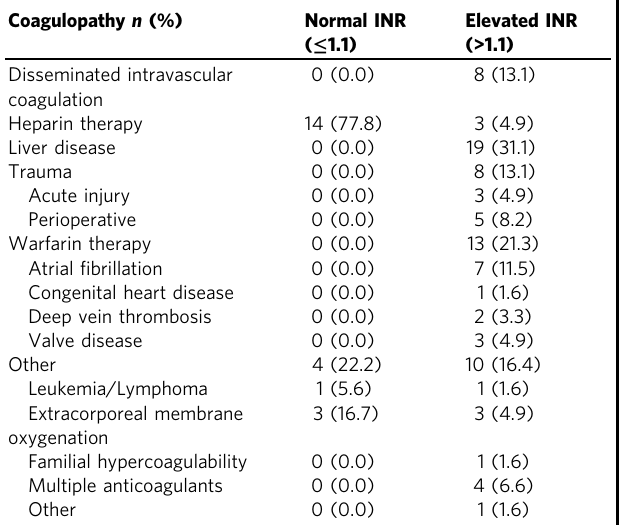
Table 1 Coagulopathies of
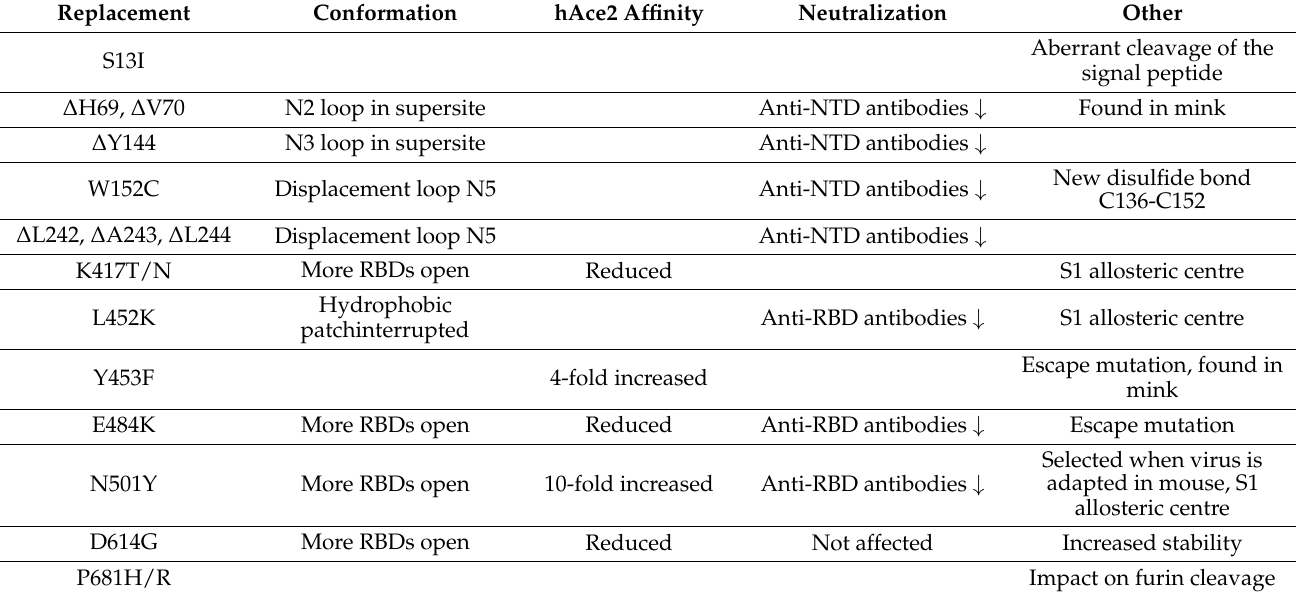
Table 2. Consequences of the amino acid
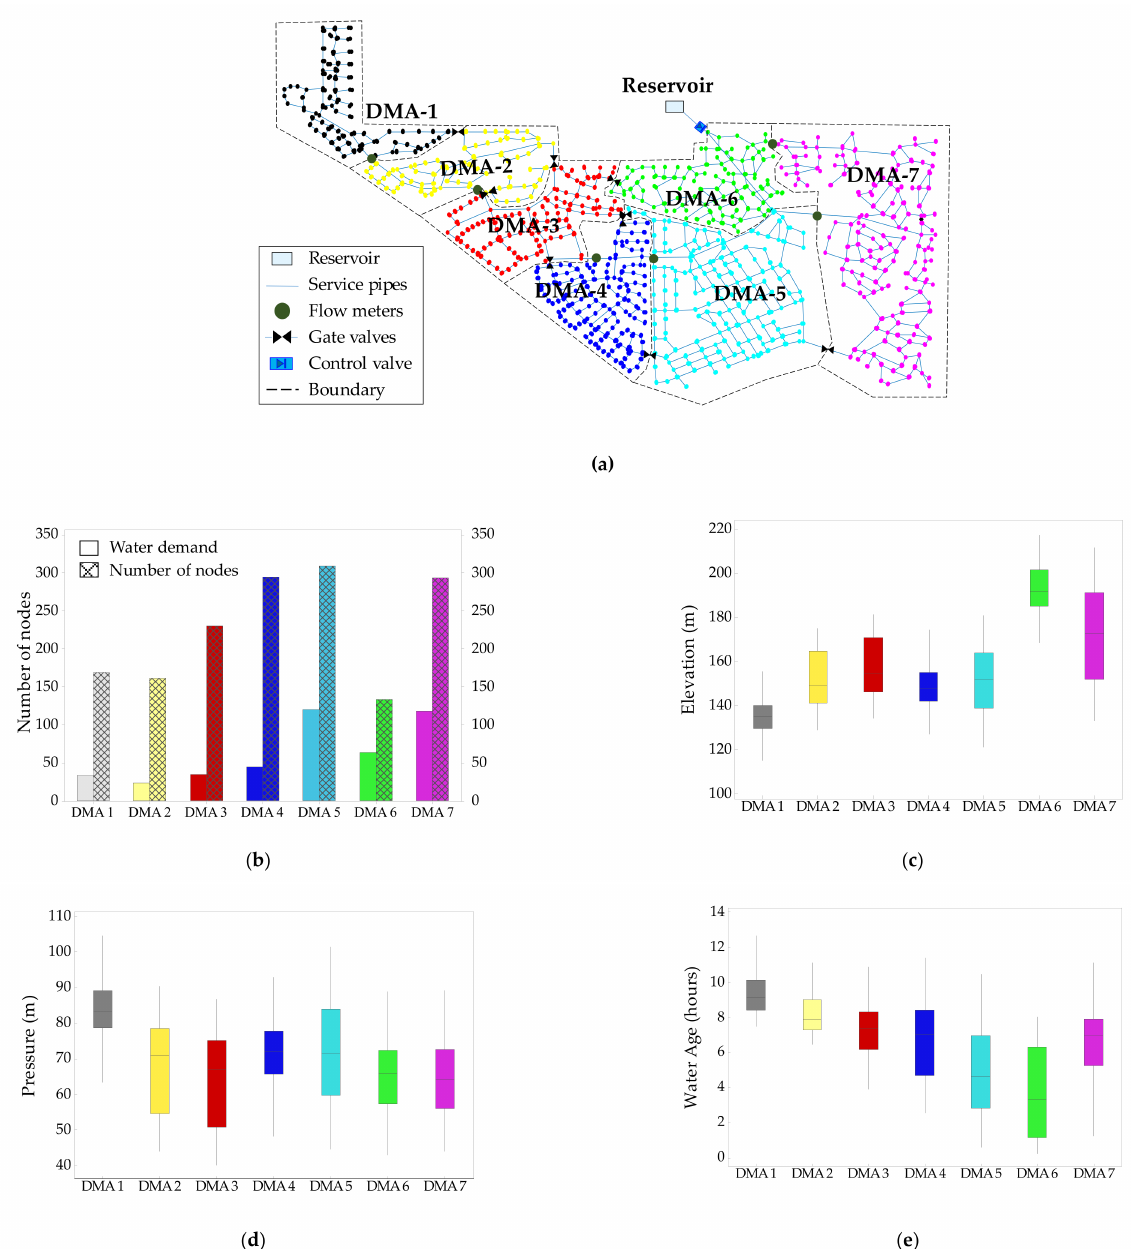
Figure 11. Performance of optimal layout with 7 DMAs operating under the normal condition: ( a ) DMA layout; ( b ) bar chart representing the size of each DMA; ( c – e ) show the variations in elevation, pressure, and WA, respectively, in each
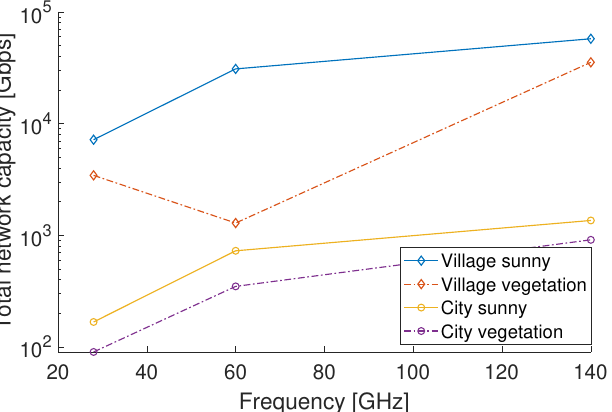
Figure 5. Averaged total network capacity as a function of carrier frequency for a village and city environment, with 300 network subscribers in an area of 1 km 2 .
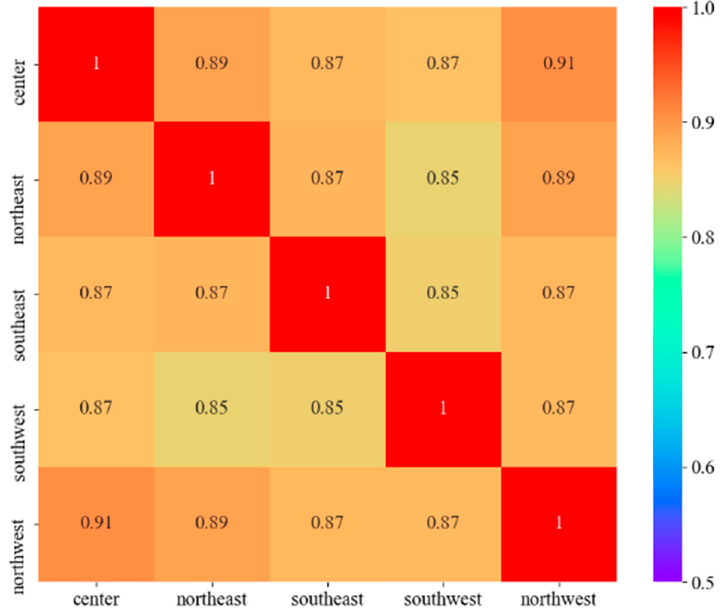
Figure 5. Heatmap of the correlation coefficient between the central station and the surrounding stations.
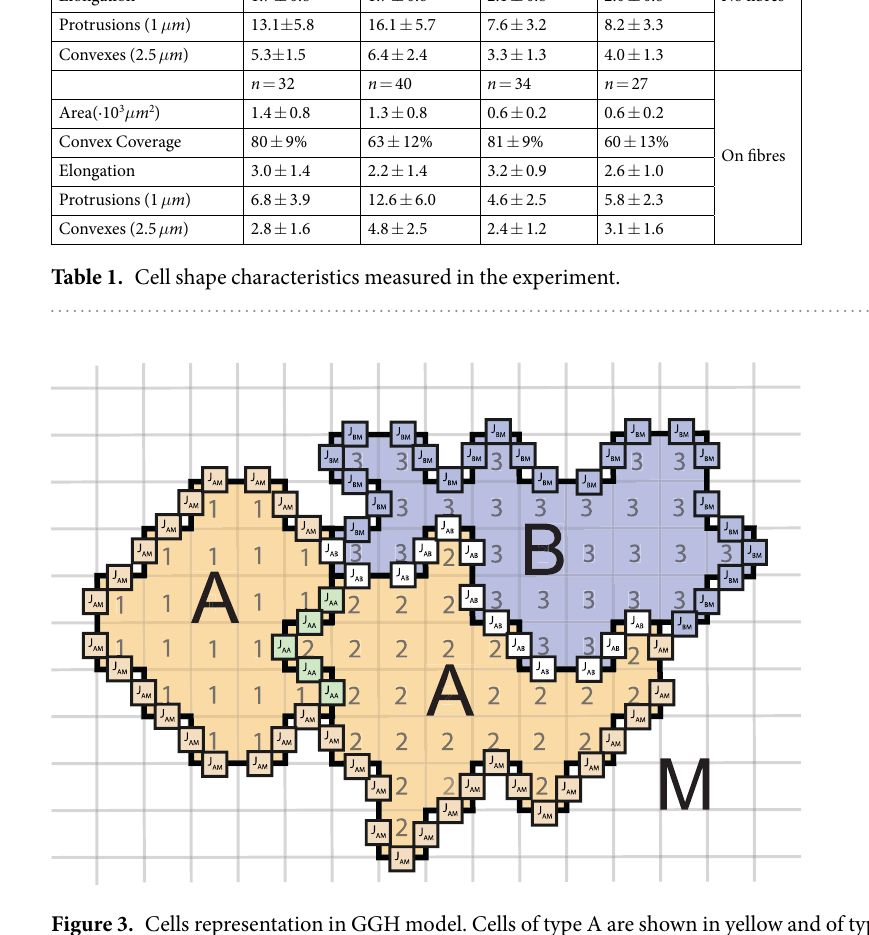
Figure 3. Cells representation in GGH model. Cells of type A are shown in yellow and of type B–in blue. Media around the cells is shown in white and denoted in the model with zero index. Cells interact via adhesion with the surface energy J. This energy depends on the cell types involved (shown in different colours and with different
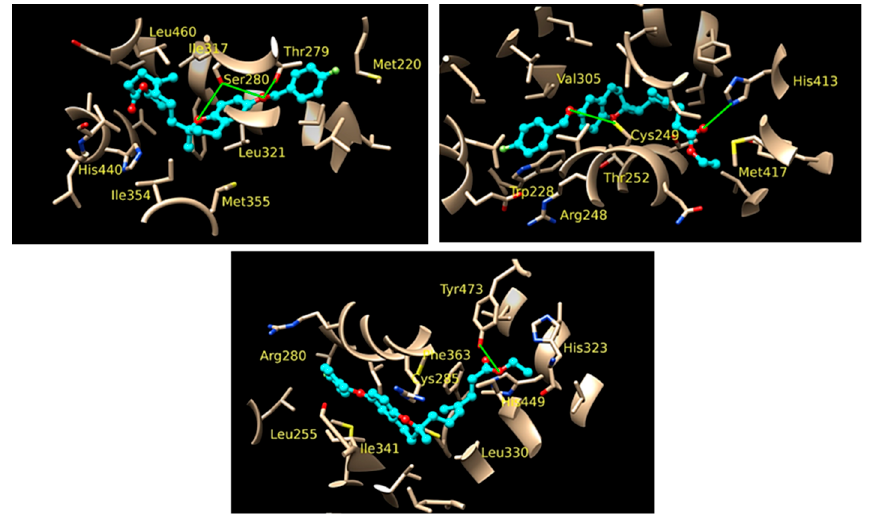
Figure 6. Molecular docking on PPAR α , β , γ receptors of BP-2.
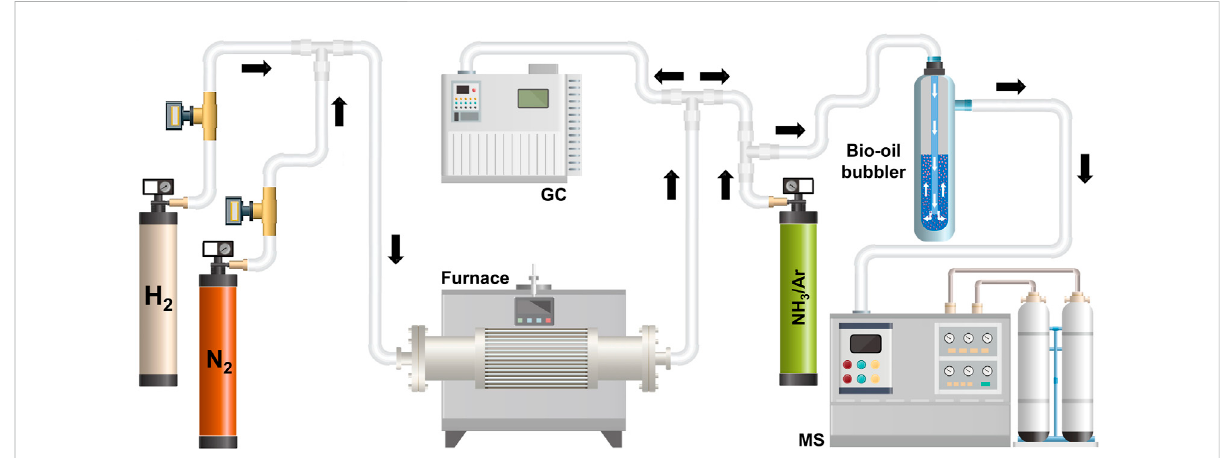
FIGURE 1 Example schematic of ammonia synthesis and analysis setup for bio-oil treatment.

++++++++++

WHAT YOU NEED TO DO:
Gather, from the listing above, every line carrying the word "Table".

TASK SOLUTION:
Table 1 Coagulopathies of
Table 2. Consequences of the amino acid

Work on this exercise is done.